◆ **DATA SHOWN**
++++++++

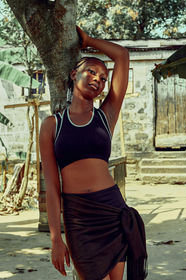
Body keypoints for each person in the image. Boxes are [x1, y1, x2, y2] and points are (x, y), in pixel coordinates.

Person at [39, 27, 147, 280]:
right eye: (91, 71)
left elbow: (121, 55)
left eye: (103, 77)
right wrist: (56, 237)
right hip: (79, 218)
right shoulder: (52, 125)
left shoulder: (105, 116)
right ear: (73, 73)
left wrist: (89, 41)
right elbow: (53, 187)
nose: (98, 79)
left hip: (112, 210)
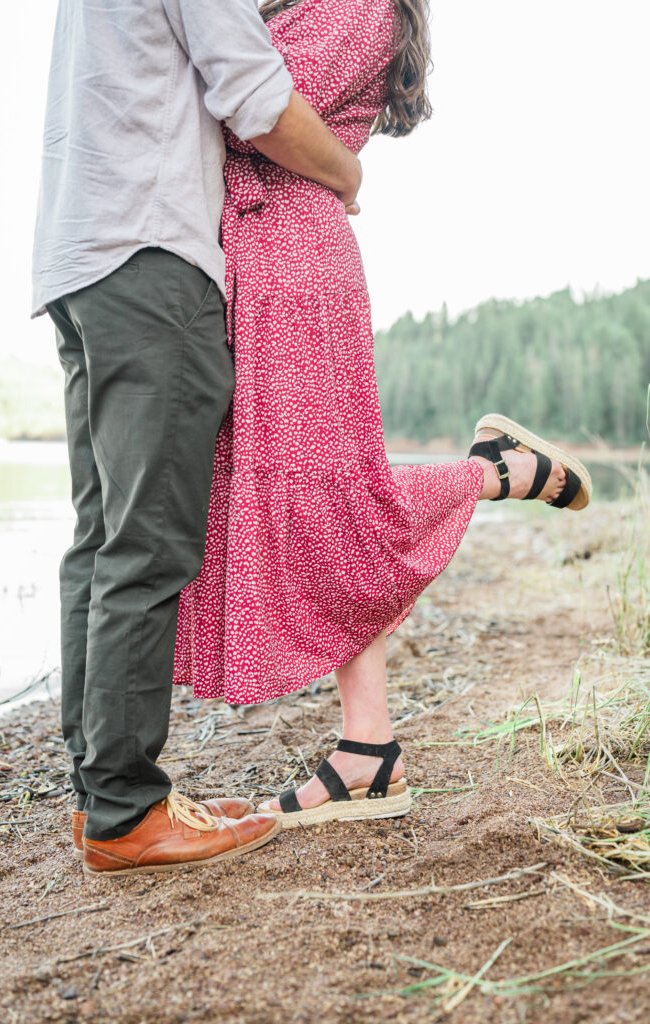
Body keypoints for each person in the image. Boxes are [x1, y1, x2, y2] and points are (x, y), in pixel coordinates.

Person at [174, 0, 592, 828]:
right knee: (322, 505)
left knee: (330, 502)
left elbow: (250, 108)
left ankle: (498, 473)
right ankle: (367, 747)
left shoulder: (361, 4)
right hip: (258, 254)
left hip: (291, 262)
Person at [32, 0, 365, 876]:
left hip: (80, 259)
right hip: (153, 258)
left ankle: (104, 795)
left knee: (103, 538)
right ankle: (126, 813)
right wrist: (346, 172)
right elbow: (259, 99)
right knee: (146, 545)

++++++++

◆ **EXERCISE**
What you should repeat exactly is the run of lines from the top of the listing above through the line with "left shoulder: (105, 116)", without pictures.

◆ **TASK RESULT**
Body keypoints for each person in the image. Boxes are [x1, y1, x2, y2] and points are (x, y), in pixel coordinates.

Person at [39, 27, 147, 280]:
right eye: (91, 71)
left elbow: (121, 55)
left eye: (103, 77)
right wrist: (56, 237)
right hip: (79, 218)
right shoulder: (52, 125)
left shoulder: (105, 116)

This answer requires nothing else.